Transcribe the part of the infertility essay that begins at the words "We could not" and stops after "out of reach.".

* Text provided
*** Block opens ***

Stephanie M. Caballero
By Anna Chang-Yen
I could feel the air leaving my lungs, with nothing to replace it. Each second was more agonizing with the realization of what I had heard.
We could not have children of our own.
There was no chance.
In seconds, I imagined Christmases not seasoned with innocent laughter and screeching at the surprises from Santa's sleigh. No first steps, no first days of school, no graduations, no sharing hard-learned life lessons.
There, in the results of laboratory tests, lay all the little moments I treasured before they even existed, dashed into a million bits.
I breathed quickly and sobbed loudly. How could the doctor walk into that exam room, deliver a blow so crippling, then simply walk out again?
My husband, David, pulled me close and let me break down.
I remember feeling immediately as if it was impossible to go on.
But there was one possibility, one way to the other side, sitting excruciatingly — if only momentarily — out of reach.
For a small fortune, we could use someone else's eggs. My own ovaries refused to function, but someone else's could do the work. In vitro fertilization using donor eggs — that was possible. "An anonymous donor " I heard the doctor saying, "or a friend, a relative " and then: "a sister."

*** Block closes ***

(Stored data entries)
*** Block opens ***

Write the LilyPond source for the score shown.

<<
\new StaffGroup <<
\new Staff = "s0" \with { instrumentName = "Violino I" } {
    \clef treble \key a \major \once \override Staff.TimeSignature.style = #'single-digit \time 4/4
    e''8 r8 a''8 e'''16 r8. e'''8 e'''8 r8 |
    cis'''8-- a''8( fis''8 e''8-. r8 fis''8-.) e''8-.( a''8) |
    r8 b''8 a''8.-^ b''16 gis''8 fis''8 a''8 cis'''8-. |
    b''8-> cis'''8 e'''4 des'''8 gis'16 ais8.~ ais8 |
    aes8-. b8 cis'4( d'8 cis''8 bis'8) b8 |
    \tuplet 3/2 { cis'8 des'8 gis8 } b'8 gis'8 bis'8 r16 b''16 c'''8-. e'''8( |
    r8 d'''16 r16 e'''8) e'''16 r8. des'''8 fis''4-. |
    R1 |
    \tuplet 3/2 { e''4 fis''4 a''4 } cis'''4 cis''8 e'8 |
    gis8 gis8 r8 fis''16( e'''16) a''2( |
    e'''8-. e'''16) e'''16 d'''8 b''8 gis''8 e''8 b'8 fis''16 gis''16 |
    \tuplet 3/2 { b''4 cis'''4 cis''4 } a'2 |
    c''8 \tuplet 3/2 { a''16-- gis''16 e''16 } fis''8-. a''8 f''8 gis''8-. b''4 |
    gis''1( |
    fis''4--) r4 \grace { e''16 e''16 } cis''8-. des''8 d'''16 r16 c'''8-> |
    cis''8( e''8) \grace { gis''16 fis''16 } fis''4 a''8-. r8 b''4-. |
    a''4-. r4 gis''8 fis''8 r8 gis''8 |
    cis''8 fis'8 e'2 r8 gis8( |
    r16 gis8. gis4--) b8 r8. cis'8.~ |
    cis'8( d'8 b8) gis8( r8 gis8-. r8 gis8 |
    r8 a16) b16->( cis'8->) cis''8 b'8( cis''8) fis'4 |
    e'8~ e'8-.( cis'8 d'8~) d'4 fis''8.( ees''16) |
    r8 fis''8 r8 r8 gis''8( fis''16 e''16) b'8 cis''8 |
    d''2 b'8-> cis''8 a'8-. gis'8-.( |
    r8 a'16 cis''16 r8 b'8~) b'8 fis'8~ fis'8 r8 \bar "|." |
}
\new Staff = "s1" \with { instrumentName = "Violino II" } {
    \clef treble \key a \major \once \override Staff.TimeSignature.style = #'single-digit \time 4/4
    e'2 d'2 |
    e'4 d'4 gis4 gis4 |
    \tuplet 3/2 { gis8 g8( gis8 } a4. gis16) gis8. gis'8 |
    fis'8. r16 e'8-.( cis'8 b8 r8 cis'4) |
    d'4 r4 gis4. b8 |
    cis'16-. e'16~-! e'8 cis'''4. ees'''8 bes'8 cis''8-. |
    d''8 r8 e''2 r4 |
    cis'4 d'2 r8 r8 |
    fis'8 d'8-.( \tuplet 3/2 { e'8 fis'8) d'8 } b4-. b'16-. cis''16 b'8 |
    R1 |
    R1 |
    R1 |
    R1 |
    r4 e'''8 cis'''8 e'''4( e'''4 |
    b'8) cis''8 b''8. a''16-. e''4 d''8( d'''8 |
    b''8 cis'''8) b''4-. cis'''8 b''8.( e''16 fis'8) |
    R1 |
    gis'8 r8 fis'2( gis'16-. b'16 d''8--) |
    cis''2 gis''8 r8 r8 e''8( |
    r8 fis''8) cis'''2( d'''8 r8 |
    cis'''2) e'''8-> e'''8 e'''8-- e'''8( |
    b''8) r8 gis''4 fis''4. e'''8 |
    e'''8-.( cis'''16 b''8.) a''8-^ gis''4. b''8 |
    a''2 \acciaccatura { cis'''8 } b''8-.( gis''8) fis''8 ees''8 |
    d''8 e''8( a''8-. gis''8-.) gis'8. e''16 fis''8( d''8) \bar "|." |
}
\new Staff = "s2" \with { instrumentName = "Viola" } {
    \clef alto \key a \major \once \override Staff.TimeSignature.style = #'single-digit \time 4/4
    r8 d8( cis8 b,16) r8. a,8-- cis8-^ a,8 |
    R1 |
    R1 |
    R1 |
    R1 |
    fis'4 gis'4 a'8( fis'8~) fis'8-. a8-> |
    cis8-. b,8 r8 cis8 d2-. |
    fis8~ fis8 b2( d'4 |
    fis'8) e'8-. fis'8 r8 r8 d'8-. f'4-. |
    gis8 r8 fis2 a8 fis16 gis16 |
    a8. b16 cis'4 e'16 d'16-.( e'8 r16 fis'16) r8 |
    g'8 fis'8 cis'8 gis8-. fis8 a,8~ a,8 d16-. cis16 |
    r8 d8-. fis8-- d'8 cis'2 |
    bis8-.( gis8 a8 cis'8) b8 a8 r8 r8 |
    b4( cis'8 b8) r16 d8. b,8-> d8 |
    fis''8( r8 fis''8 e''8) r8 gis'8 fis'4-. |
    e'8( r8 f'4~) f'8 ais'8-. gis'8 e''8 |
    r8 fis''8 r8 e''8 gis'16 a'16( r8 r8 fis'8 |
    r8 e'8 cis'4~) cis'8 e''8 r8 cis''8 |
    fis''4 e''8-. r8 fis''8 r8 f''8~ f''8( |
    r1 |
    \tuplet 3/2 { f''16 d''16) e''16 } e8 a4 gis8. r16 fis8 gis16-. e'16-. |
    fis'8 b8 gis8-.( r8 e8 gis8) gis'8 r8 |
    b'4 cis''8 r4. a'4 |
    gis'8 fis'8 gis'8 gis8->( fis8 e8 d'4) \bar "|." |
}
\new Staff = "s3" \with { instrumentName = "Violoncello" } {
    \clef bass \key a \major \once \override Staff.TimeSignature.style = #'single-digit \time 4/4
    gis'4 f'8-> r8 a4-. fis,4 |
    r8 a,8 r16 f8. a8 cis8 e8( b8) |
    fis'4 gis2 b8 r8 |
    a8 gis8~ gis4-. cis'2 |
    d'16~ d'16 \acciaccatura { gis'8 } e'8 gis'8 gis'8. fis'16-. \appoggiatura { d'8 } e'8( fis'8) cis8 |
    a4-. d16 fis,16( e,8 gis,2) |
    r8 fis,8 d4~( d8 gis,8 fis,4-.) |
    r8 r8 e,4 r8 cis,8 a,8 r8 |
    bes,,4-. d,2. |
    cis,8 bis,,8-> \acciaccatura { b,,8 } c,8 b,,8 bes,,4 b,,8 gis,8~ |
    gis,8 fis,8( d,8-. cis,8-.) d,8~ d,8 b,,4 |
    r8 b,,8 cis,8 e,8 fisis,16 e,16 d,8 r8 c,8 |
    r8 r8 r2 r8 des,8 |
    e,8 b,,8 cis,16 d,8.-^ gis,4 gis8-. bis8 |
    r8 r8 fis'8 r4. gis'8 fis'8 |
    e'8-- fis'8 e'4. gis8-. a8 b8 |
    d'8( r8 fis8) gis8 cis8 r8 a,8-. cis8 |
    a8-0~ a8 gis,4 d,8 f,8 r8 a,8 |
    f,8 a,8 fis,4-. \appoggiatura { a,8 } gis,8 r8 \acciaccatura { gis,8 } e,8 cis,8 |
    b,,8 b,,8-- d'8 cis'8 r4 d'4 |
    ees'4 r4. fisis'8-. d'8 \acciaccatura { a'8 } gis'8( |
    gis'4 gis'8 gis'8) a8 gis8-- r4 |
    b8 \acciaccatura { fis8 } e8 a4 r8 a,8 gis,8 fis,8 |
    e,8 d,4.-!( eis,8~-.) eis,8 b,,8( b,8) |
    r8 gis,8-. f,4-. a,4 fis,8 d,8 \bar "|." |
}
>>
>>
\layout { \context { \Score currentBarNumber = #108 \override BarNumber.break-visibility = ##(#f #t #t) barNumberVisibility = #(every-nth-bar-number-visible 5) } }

*** Block closes ***

* Exercise result
We could not have children of our own.
There was no chance.
In seconds, I imagined Christmases not seasoned with innocent laughter and screeching at the surprises from Santa's sleigh. No first steps, no first days of school, no graduations, no sharing hard-learned life lessons.
There, in the results of laboratory tests, lay all the little moments I treasured before they even existed, dashed into a million bits.
I breathed quickly and sobbed loudly. How could the doctor walk into that exam room, deliver a blow so crippling, then simply walk out again?
My husband, David, pulled me close and let me break down.
I remember feeling immediately as if it was impossible to go on.
But there was one possibility, one way to the other side, sitting excruciatingly — if only momentarily — out of reach.